Describing the work this week in Science, the team says the advance represents “a new era of structural biology in which computation plays a fundamental role” in the discovery of proteins’ structure and behavior.
The resulting broadened understanding of protein processes, they state, opens avenues of exploration for finely targeted clinical interventions with specialized drugs and other therapies.
Lead author Ian Humphreys of the University of Washington in Seattle and colleagues used AI to screen 8.3 million pairs of yeast proteins for around 1,500 that, in the algorithms’ estimation, were likely to interact in consequential ways.
From this subset the team built 3D models of more than 900 pairings that affect most if not all processes sustaining eukaryotic cells.

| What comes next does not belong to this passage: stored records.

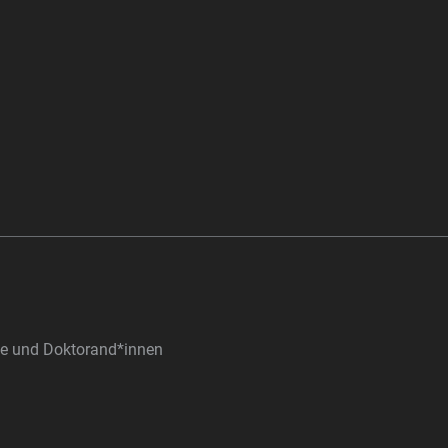
nde und Doktorand*innen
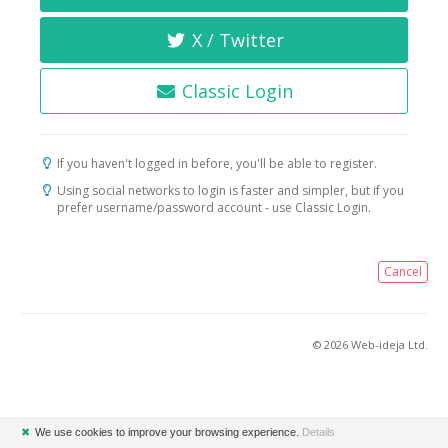
X / Twitter
Classic Login
If you haven't logged in before, you'll be able to register.
Using social networks to login is faster and simpler, but if you
prefer username/password account - use Classic Login.
Cancel
© 2026 Web-ideja Ltd.
✖
We use cookies to improve your browsing experience.
Details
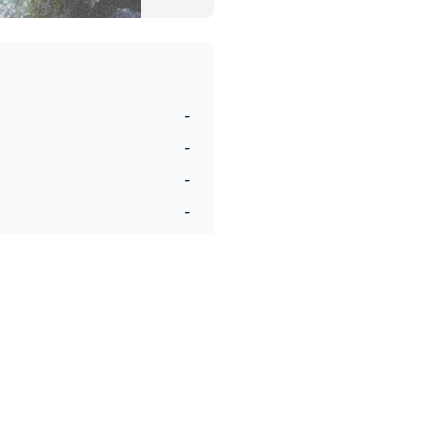
-
-
-
-
-
-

These are the internally complex cells that help humans and other animals regulate such biological functions as energy expenditure, gene expression and metabolism.
The new modeling predicts protein interactions and offers broad insights into biological function, the authors suggest.
“Our approach extends the range of large scale deep learning based structure modeling from monomeric proteins to protein assemblies,” Humphreys et al. comment in their discussion section. “[F]ollowing up on the many new complexes presented here should advance understanding of a wide range of eukaryotic cellular processes and provide new targets for therapeutic intervention.”
In coverage of the work by UT Southwestern Medical Center, co-senior author Qian Cong, PhD, of that institution says the work described in Science “sets the stage for similar studies of the human interactome and could eventually help in developing new treatments for human disease.”